Ende April verschärfte Gabriel den Ton. Im Bundestag sagte er: „Niemand will einen Handelskrieg, niemand wünscht sich Anti-Dumping-Maßnahmen, aber wenn wir sie nicht in Kraft setzen, werden wir uns nie durchsetzen. Für defensives Verhalten werden wir von den Chinesen nicht respektiert.“

Neben Strafzöllen ist auch die Anerkennung Chinas als „Marktwirtschaft“ durch die WTO (Welthandelsorganisation) ein Thema der anti-chinesischen Kampagne. Schon bis zum 11. Dezember 2016 müsste nach den Regeln der WTO die Entscheidung fallen, China diesen Status nach einer 15-jährigen Übergangsfrist zuzugestehen. Sollte das Land den Status einer „Marktwirtschaft“ erhalten, wäre es schwieriger, Strafzölle und andere Gegenmaßnahmen gegen chinesische Unternehmen einzuleiten.

Gabriel will China diesen Status verweigern. „Wenn ein Land international den Status einer Marktwirtschaft bekommen will, darf es sich nicht wie eine staatlich gelenkte Wirtschaft verhalten“, sagt er im aktuellen Spiegel.

Aus dem gleichen Grund hatte das Europaparlament schon Mitte Mai mit überwältigender Mehrheit der Anerkennung Chinas als Marktwirtschaft eine klare Absage erteilt.

Am Dienstag warnte China die EU vor einem schweren Handelskonflikt, falls das Land nicht als Marktwirtschaft anerkannt werde. Die Wirtschaftsbeziehungen könnten Schaden nehmen, wenn sich die EU weiter weigere, China diesen Status zu gewähren, schrieb die staatliche Nachrichtenagentur Xinhua. „Das schlimmste Szenario könnte ein ausgewachsener Handelskrieg sein.“

China ist der zweitwichtigste Wirtschaftspartner der EU. Nach Angaben des Europaparlaments betreffen 56 von 73 derzeitig laufenden Anti-Dumping-Maßnahmen der EU chinesische Importe.

Unabhängig davon, welche Entscheidung in der Frage des Status von China getroffen wird, werden sich die Handelskonflikte zwischen China und der EU und innerhalb Europas weiter verschärfen. Die anhaltend niedrige Nachfrage nach Stahl wird dazu führen, dass in der Stahlindustrie massiv Arbeitsplätze abgebaut und ganze Stahlstandorte geschlossen werden.

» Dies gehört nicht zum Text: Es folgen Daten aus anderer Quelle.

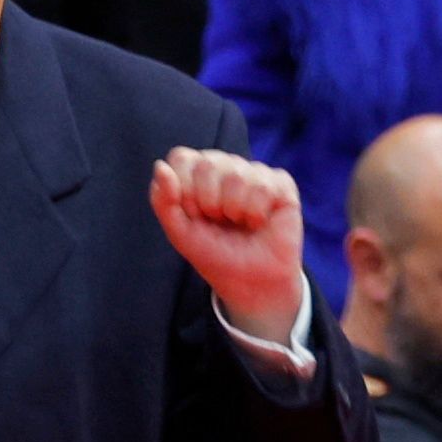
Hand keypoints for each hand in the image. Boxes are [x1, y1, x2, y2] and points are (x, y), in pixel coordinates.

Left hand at [149, 148, 308, 335]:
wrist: (249, 282)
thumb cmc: (214, 254)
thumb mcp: (179, 233)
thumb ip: (163, 201)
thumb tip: (160, 166)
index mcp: (196, 173)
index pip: (182, 158)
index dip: (184, 190)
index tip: (193, 215)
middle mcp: (225, 166)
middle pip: (208, 163)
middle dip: (209, 202)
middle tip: (218, 221)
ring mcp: (254, 172)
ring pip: (236, 175)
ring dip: (234, 210)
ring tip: (239, 223)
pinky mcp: (281, 183)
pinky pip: (264, 186)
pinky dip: (256, 212)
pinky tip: (258, 222)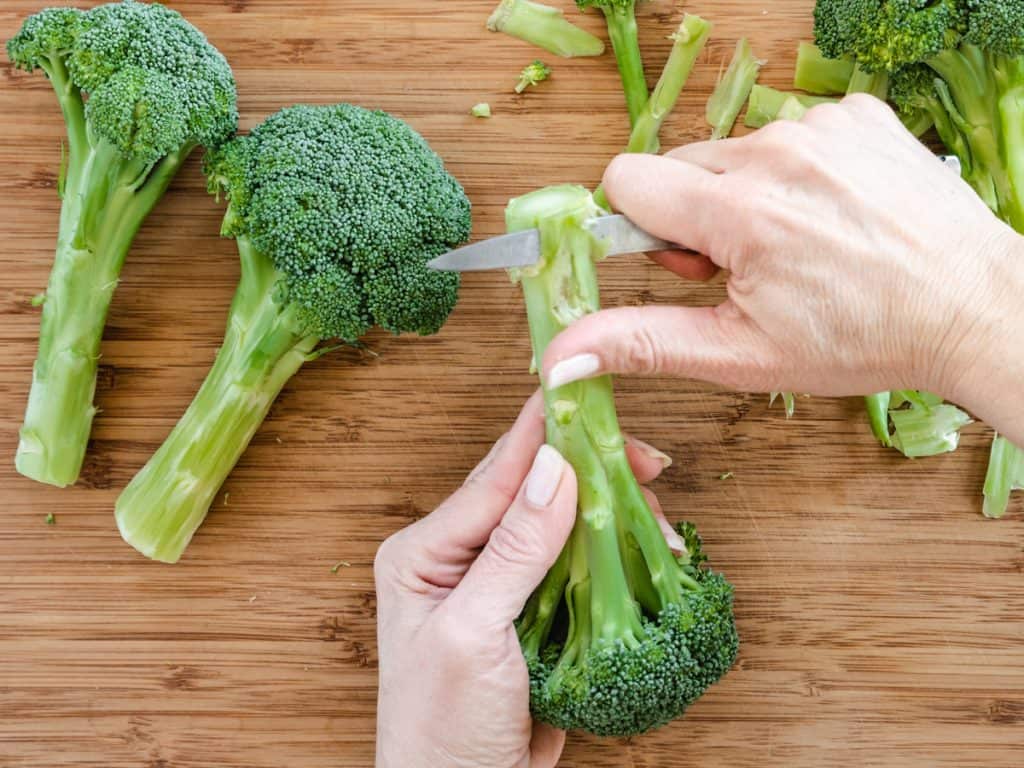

Der wirtschaftliche Nationalismus der Gewerkschaften und ihre enge Zusammenarbeit mit den Stahlkonzernen ist daher reaktionär. Sie spielen die Arbeiter innerhalb Europas gegeneinander aus und hetzen sie gleichzeitig gegen die chinesischen Kollegen auf. So werden die Arbeiter durch die Gewerkschaften nach Ländern und Stahlstandorten gespalten und jeder effektive Widerstand gegen die global operierenden Konzerne unterbunden.

Wirtschaftsnationalismus im Allgemeinen und Strafzölle im Besonderen retten nicht nur keinen einzigen Arbeitsplatz. Sie verschärfen auch die internationalen Spannungen und erzeugen ein politisches Klima, das Protektionismus, Handelskrieg und Krieg fördert.